Rives sees ESM3’s generation of new proteins by iterating through various sequences as analogous to evolution. “We think the perspective of what it would take for nature to generate something like this is an interesting one,” he adds.

Risk threshold

ESM-3 is among the first biological AI models to use enough computing power during its training to require developers to notify the US government and report risk-mitigation measures, under a 2023 presidential executive order. EvolutionaryScale says it has already been in touch with the US Office of Science and Technology Policy.

The version of ESM3 that eclipsed that threshold — comprising nearly 100 billion parameters, or variables the model uses to represent relationships between sequences — is not publicly available. For a smaller open-source version, certain sequences, such as those from viruses and a US government list of worrying pathogens and toxins, were excluded from training. Neither can ESM3-open — which scientists anywhere can download and run independently — be prompted to generate such proteins.

Martin Pacesa, a structural biologist at the Swiss Federal Institute of Technology in Lausanne, is excited to begin working with ESM3. It is one of the first biological models to allow researchers to specify designs using natural-language descriptions of its properties and functions, he notes, and he is eager to see how this and other features perform experimentally.

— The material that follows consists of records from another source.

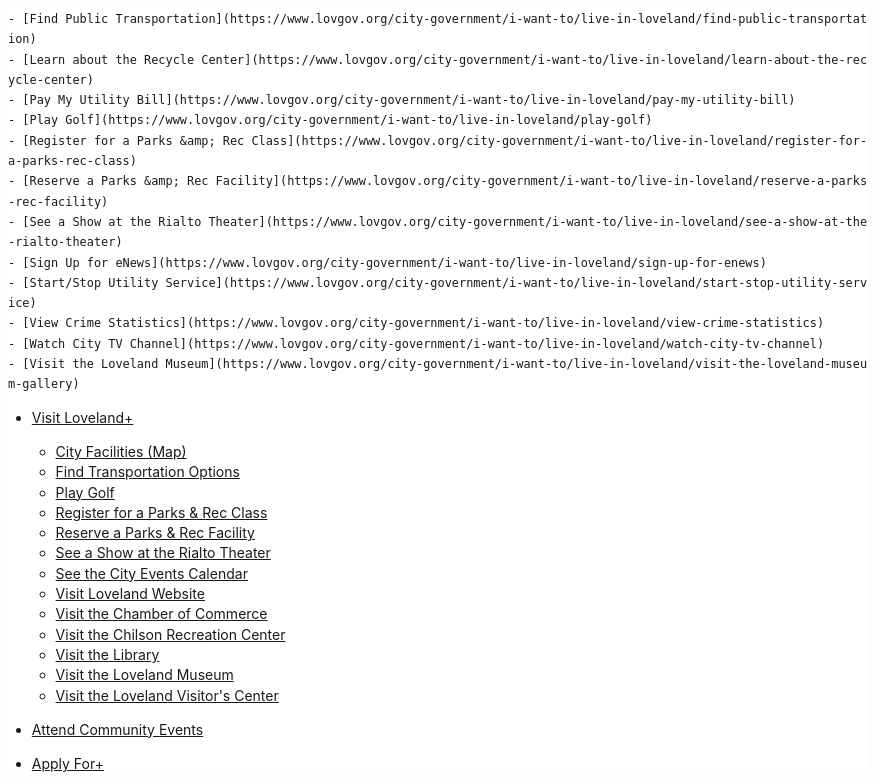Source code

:     - [Find Public Transportation](https://www.lovgov.org/city-government/i-want-to/live-in-loveland/find-public-transportation)
    - [Learn about the Recycle Center](https://www.lovgov.org/city-government/i-want-to/live-in-loveland/learn-about-the-recycle-center)
    - [Pay My Utility Bill](https://www.lovgov.org/city-government/i-want-to/live-in-loveland/pay-my-utility-bill)
    - [Play Golf](https://www.lovgov.org/city-government/i-want-to/live-in-loveland/play-golf)
    - [Register for a Parks &amp; Rec Class](https://www.lovgov.org/city-government/i-want-to/live-in-loveland/register-for-a-parks-rec-class)
    - [Reserve a Parks &amp; Rec Facility](https://www.lovgov.org/city-government/i-want-to/live-in-loveland/reserve-a-parks-rec-facility)
    - [See a Show at the Rialto Theater](https://www.lovgov.org/city-government/i-want-to/live-in-loveland/see-a-show-at-the-rialto-theater)
    - [Sign Up for eNews](https://www.lovgov.org/city-government/i-want-to/live-in-loveland/sign-up-for-enews)
    - [Start/Stop Utility Service](https://www.lovgov.org/city-government/i-want-to/live-in-loveland/start-stop-utility-service)
    - [View Crime Statistics](https://www.lovgov.org/city-government/i-want-to/live-in-loveland/view-crime-statistics)
    - [Watch City TV Channel](https://www.lovgov.org/city-government/i-want-to/live-in-loveland/watch-city-tv-channel)
    - [Visit the Loveland Museum](https://www.lovgov.org/city-government/i-want-to/live-in-loveland/visit-the-loveland-museum-gallery)
  - [Visit Loveland](https://www.lovgov.org/city-government/i-want-to/visit-loveland)[+](https:void%280%29 "Expand/Collapse subpages under Sidenav Item with Children")
    
    - [City Facilities (Map)](https://www.lovgov.org/city-government/i-want-to/visit-loveland/city-facilities-map)
    - [Find Transportation Options](https://www.lovgov.org/city-government/i-want-to/visit-loveland/find-transportation-options)
    - [Play Golf](https://www.lovgov.org/city-government/i-want-to/visit-loveland/play-golf)
    - [Register for a Parks &amp; Rec Class](https://www.lovgov.org/city-government/i-want-to/visit-loveland/register-for-a-parks-rec-class)
    - [Reserve a Parks &amp; Rec Facility](https://www.lovgov.org/city-government/i-want-to/visit-loveland/reserve-a-parks-rec-facility)
    - [See a Show at the Rialto Theater](https://www.lovgov.org/city-government/i-want-to/visit-loveland/see-a-show-at-the-rialto-theater)
    - [See the City Events Calendar](https://www.lovgov.org/city-government/i-want-to/visit-loveland/see-the-city-events-calendar)
    - [Visit Loveland Website](https://www.lovgov.org/city-government/i-want-to/visit-loveland/visit-loveland-website)
    - [Visit the Chamber of Commerce](https://www.lovgov.org/city-government/i-want-to/visit-loveland/visit-the-chamber-of-commerce)
    - [Visit the Chilson Recreation Center](https://www.lovgov.org/city-government/i-want-to/visit-loveland/visit-the-chilson-recreation-center)
    - [Visit the Library](https://www.lovgov.org/city-government/i-want-to/visit-loveland/visit-the-library)
    - [Visit the Loveland Museum](https://www.lovgov.org/city-government/i-want-to/visit-loveland/visit-the-loveland-museum-gallery)
    - [Visit the Loveland Visitor's Center](https://www.lovgov.org/city-government/i-want-to/visit-loveland/visit-the-loveland-visitor-s-center)
  - [Attend Community Events](https://www.lovgov.org/city-government/i-want-to/attend-community-events)
  - [Apply For](https://www.lovgov.org/city-government/i-want-to/apply-for)[+](https:void%280%29 "Expand/Collapse subpages under Sidenav Item with Children")
    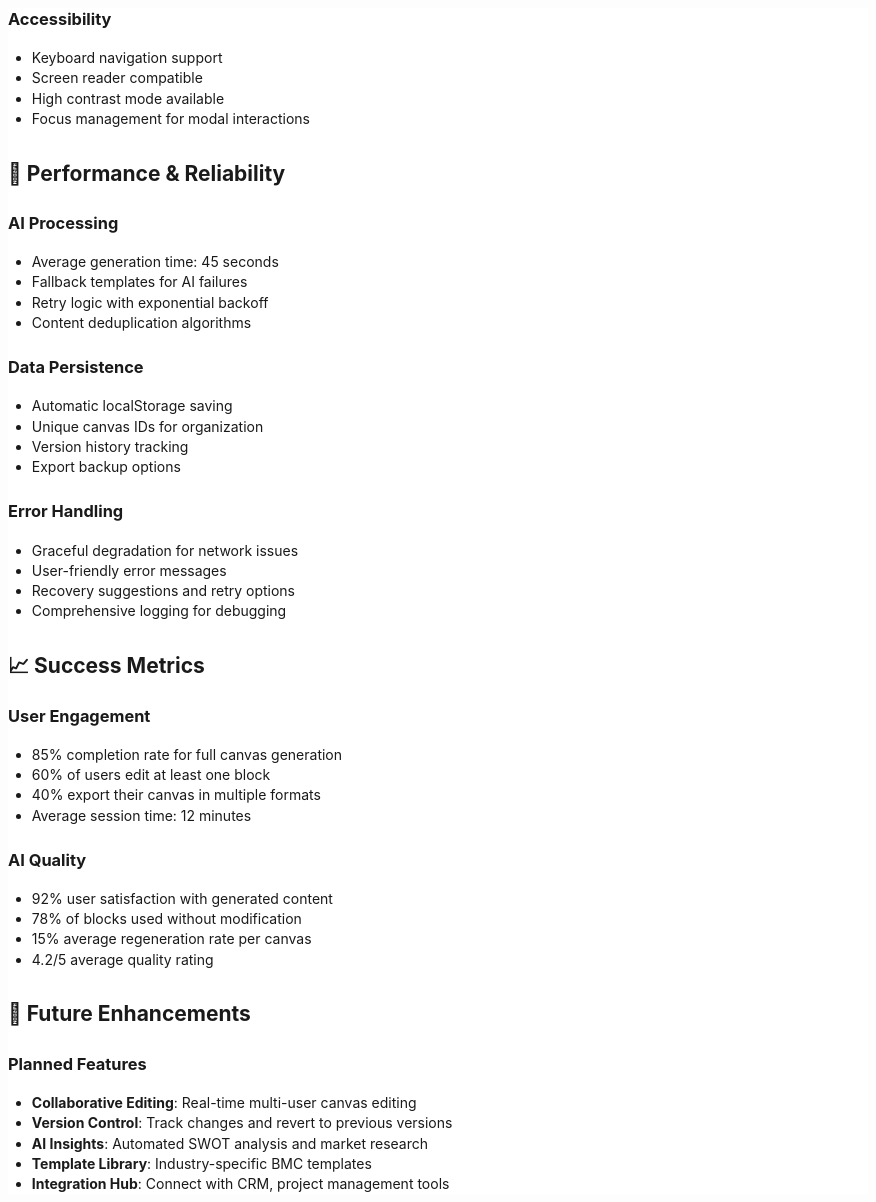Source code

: ### Accessibility
- Keyboard navigation support
- Screen reader compatible
- High contrast mode available
- Focus management for modal interactions

## 🚀 Performance & Reliability

### AI Processing
- Average generation time: 45 seconds
- Fallback templates for AI failures
- Retry logic with exponential backoff
- Content deduplication algorithms

### Data Persistence
- Automatic localStorage saving
- Unique canvas IDs for organization
- Version history tracking
- Export backup options

### Error Handling
- Graceful degradation for network issues
- User-friendly error messages
- Recovery suggestions and retry options
- Comprehensive logging for debugging

## 📈 Success Metrics

### User Engagement
- 85% completion rate for full canvas generation
- 60% of users edit at least one block
- 40% export their canvas in multiple formats
- Average session time: 12 minutes

### AI Quality
- 92% user satisfaction with generated content
- 78% of blocks used without modification
- 15% average regeneration rate per canvas
- 4.2/5 average quality rating

## 🔮 Future Enhancements

### Planned Features
- **Collaborative Editing**: Real-time multi-user canvas editing
- **Version Control**: Track changes and revert to previous versions
- **AI Insights**: Automated SWOT analysis and market research
- **Template Library**: Industry-specific BMC templates
- **Integration Hub**: Connect with CRM, project management tools

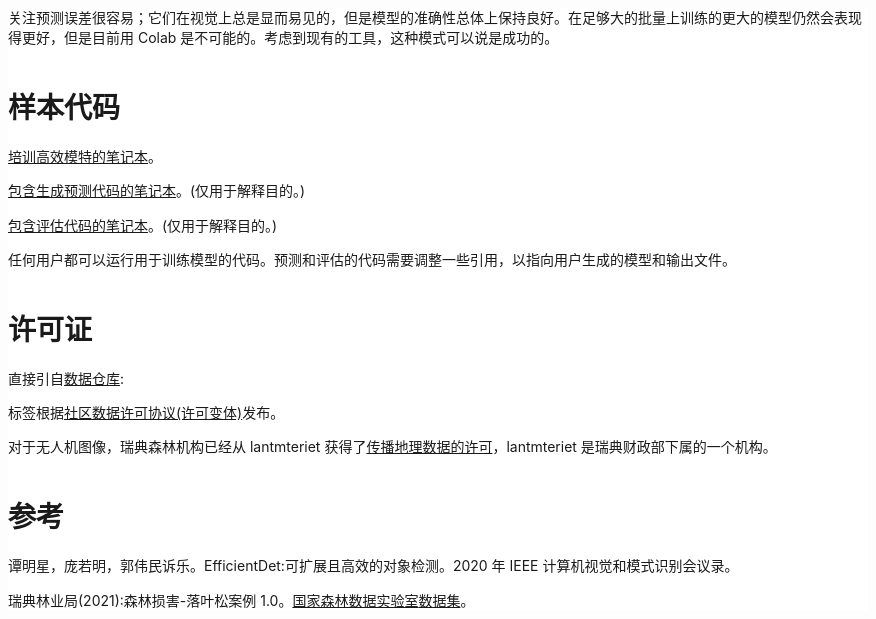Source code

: 关注预测误差很容易；它们在视觉上总是显而易见的，但是模型的准确性总体上保持良好。在足够大的批量上训练的更大的模型仍然会表现得更好，但是目前用 Colab 是不可能的。考虑到现有的工具，这种模式可以说是成功的。

# **样本代码**

[培训高效模特的笔记本](https://colab.research.google.com/github/DanielMorton/Larch/blob/main/Larch%20Edet1.ipynb)。

[包含生成预测代码的笔记本](https://github.com/DanielMorton/Larch/blob/main/Larch%20Predict.ipynb)。(仅用于解释目的。)

[包含评估代码的笔记本](https://github.com/DanielMorton/Larch/blob/main/Predict.ipynb)。(仅用于解释目的。)

任何用户都可以运行用于训练模型的代码。预测和评估的代码需要调整一些引用，以指向用户生成的模型和输出文件。

# **许可证**

直接引自[数据仓库](https://lila.science/datasets/forest-damages-larch-casebearer/):

标签根据[社区数据许可协议(许可变体)](https://cdla.io/permissive-1-0/)发布。

对于无人机图像，瑞典森林机构已经从 lantmteriet 获得了[传播地理数据的许可](https://www.lantmateriet.se/en/about-lantmateriet/Rattsinformation/permit-for-dissemination-of-geographical-data/)，lantmteriet 是瑞典财政部下属的一个机构。

# 参考

谭明星，庞若明，郭伟民诉乐。EfficientDet:可扩展且高效的对象检测。2020 年 IEEE 计算机视觉和模式识别会议录。

瑞典林业局(2021):森林损害-落叶松案例 1.0。[国家森林数据实验室](https://skogsdatalabbet.se/)[数据集](https://lila.science/datasets/forest-damages-larch-casebearer/)。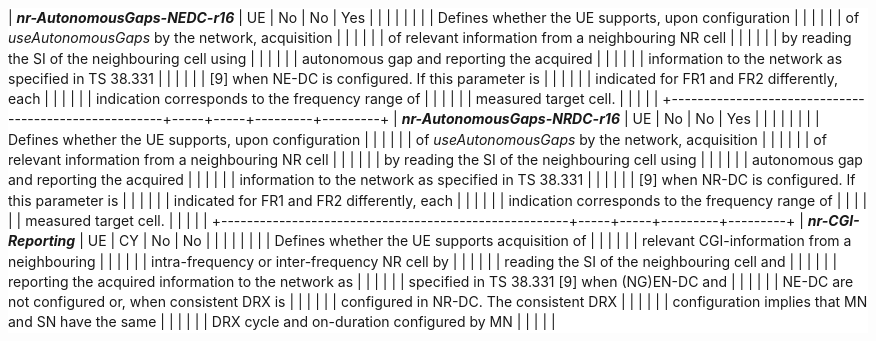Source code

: | ***nr-AutonomousGaps-NEDC-r16***                     | UE  | No  | No      | Yes     |
|                                                      |     |     |         |         |
| Defines whether the UE supports, upon configuration  |     |     |         |         |
| of *useAutonomousGaps* by the network, acquisition   |     |     |         |         |
| of relevant information from a neighbouring NR cell  |     |     |         |         |
| by reading the SI of the neighbouring cell using     |     |     |         |         |
| autonomous gap and reporting the acquired            |     |     |         |         |
| information to the network as specified in TS 38.331 |     |     |         |         |
| \[9\] when NE-DC is configured. If this parameter is |     |     |         |         |
| indicated for FR1 and FR2 differently, each          |     |     |         |         |
| indication corresponds to the frequency range of     |     |     |         |         |
| measured target cell.                                |     |     |         |         |
+------------------------------------------------------+-----+-----+---------+---------+
| ***nr-AutonomousGaps-NRDC-r16***                     | UE  | No  | No      | Yes     |
|                                                      |     |     |         |         |
| Defines whether the UE supports, upon configuration  |     |     |         |         |
| of *useAutonomousGaps* by the network, acquisition   |     |     |         |         |
| of relevant information from a neighbouring NR cell  |     |     |         |         |
| by reading the SI of the neighbouring cell using     |     |     |         |         |
| autonomous gap and reporting the acquired            |     |     |         |         |
| information to the network as specified in TS 38.331 |     |     |         |         |
| \[9\] when NR-DC is configured. If this parameter is |     |     |         |         |
| indicated for FR1 and FR2 differently, each          |     |     |         |         |
| indication corresponds to the frequency range of     |     |     |         |         |
| measured target cell.                                |     |     |         |         |
+------------------------------------------------------+-----+-----+---------+---------+
| ***nr-CGI-Reporting***                               | UE  | CY  | No      | No      |
|                                                      |     |     |         |         |
| Defines whether the UE supports acquisition of       |     |     |         |         |
| relevant CGI-information from a neighbouring         |     |     |         |         |
| intra-frequency or inter-frequency NR cell by        |     |     |         |         |
| reading the SI of the neighbouring cell and          |     |     |         |         |
| reporting the acquired information to the network as |     |     |         |         |
| specified in TS 38.331 \[9\] when (NG)EN-DC and      |     |     |         |         |
| NE-DC are not configured or, when consistent DRX is  |     |     |         |         |
| configured in NR-DC. The consistent DRX              |     |     |         |         |
| configuration implies that MN and SN have the same   |     |     |         |         |
| DRX cycle and on-duration configured by MN           |     |     |         |         |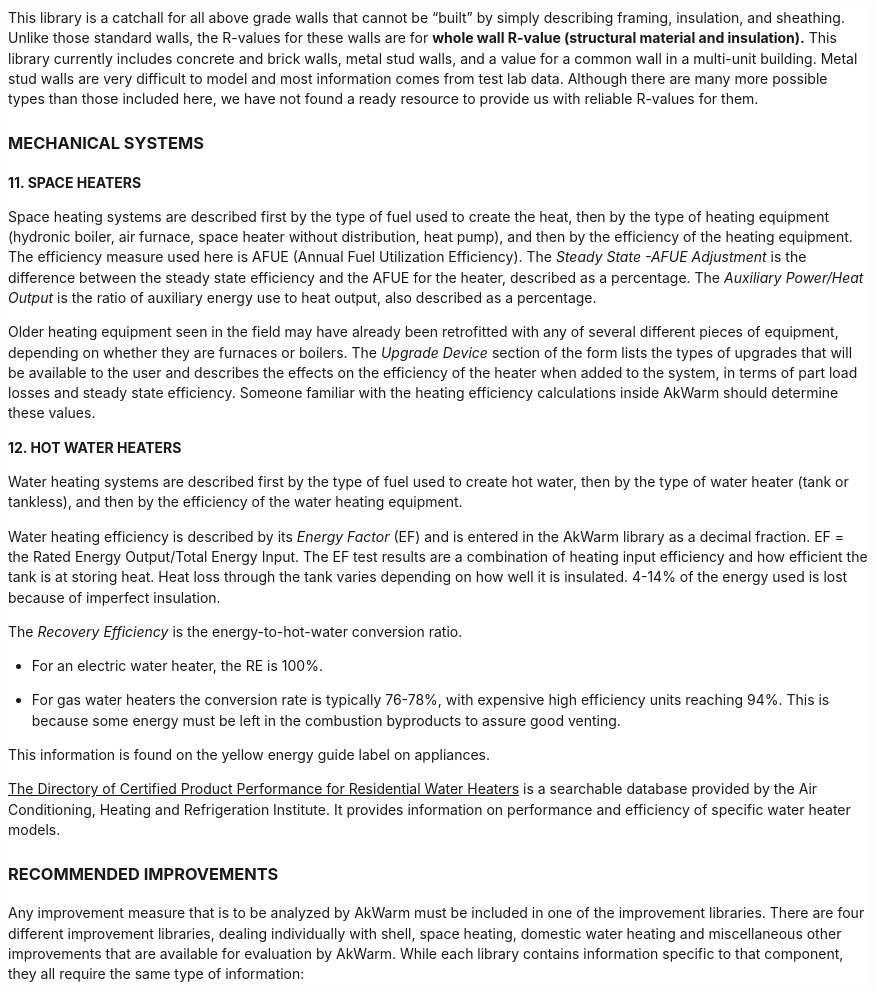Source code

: This library is a catchall for all above grade walls that cannot be “built” by simply describing framing, insulation, and sheathing. Unlike those standard walls, the R-values for these walls are for **whole wall R-value (structural material and insulation).** This library currently includes concrete and brick walls, metal stud walls, and a value for a common wall in a multi-unit building. Metal stud walls are very difficult to model and most information comes from test lab data. Although there are many more possible types than those included here, we have not found a ready resource to provide us with reliable R-values for them.

### MECHANICAL SYSTEMS <a name="mechanical_systems"></a>

**11. SPACE HEATERS**

Space heating systems are described first by the type of fuel used to create the heat, then by the type of heating equipment (hydronic boiler, air furnace, space heater without distribution, heat pump), and then by the efficiency of the heating equipment. The efficiency measure used here is AFUE (Annual Fuel Utilization Efficiency). The *Steady State -AFUE Adjustment* is the difference between the steady state efficiency and the AFUE for the heater, described as a percentage. The *Auxiliary Power/Heat Output* is the ratio of auxiliary energy use to heat output, also described as a percentage.

Older heating equipment seen in the field may have already been retrofitted with any of several different pieces of equipment, depending on whether they are furnaces or boilers. The *Upgrade Device* section of the form lists the types of upgrades that will be available to the user and describes the effects on the efficiency of the heater when added to the system, in terms of part load losses and steady state efficiency. Someone familiar with the heating efficiency calculations inside AkWarm should determine these values.

**12. HOT WATER HEATERS**

Water heating systems are described first by the type of fuel used to create hot water, then by the type of water heater (tank or tankless), and then by the efficiency of the water heating equipment.

Water heating efficiency is described by its *Energy Factor* (EF) and is entered in the AkWarm library as a decimal fraction. EF = the Rated Energy Output/Total Energy Input. The EF test results are a combination of heating input efficiency and how efficient the tank is at storing heat. Heat loss through the tank varies depending on how well it is insulated. 4-14% of the energy used is lost because of imperfect insulation.

The *Recovery Efficiency* is the energy-to-hot-water conversion ratio.

-   For an electric water heater, the RE is 100%.

-   For gas water heaters the conversion rate is typically 76-78%, with expensive high efficiency units reaching 94%. This is because some energy must be left in the combustion byproducts to assure good venting.

This information is found on the yellow energy guide label on appliances.

[The Directory of Certified Product Performance for Residential Water Heaters](https://www.ahridirectory.org/ahridirectory/pages/rwh/defaultSearch.aspx) is a searchable database provided by the Air Conditioning, Heating and Refrigeration Institute. It provides information on performance and efficiency of specific water heater models.

###  RECOMMENDED IMPROVEMENTS <a name="recommended_improvements"></a>

Any improvement measure that is to be analyzed by AkWarm must be included in one of the improvement libraries. There are four different improvement libraries, dealing individually with shell, space heating, domestic water heating and miscellaneous other improvements that are available for evaluation by AkWarm. While each library contains information specific to that component, they all require the same type of information:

Pacesa is impressed that EvolutionaryScale released an open-source version of ESM3, and a clear description of how the largest version was trained. But the largest model would take immense computing resources to develop independently, he says. “No academic lab will be able to replicate it.”

Rives is eager to apply ESM-3 to other designs. Pacesa, who was part of the team that used a different protein language model to make new CRISPR proteins, says it will be interesting to see how ESM-3 does at this. Rives envisions applications in sustainability — a video on their website shows the design of plastic-eating enzymes — and in the development of antibodies and other protein-based drugs. “It’s really a model at the frontier,” he says.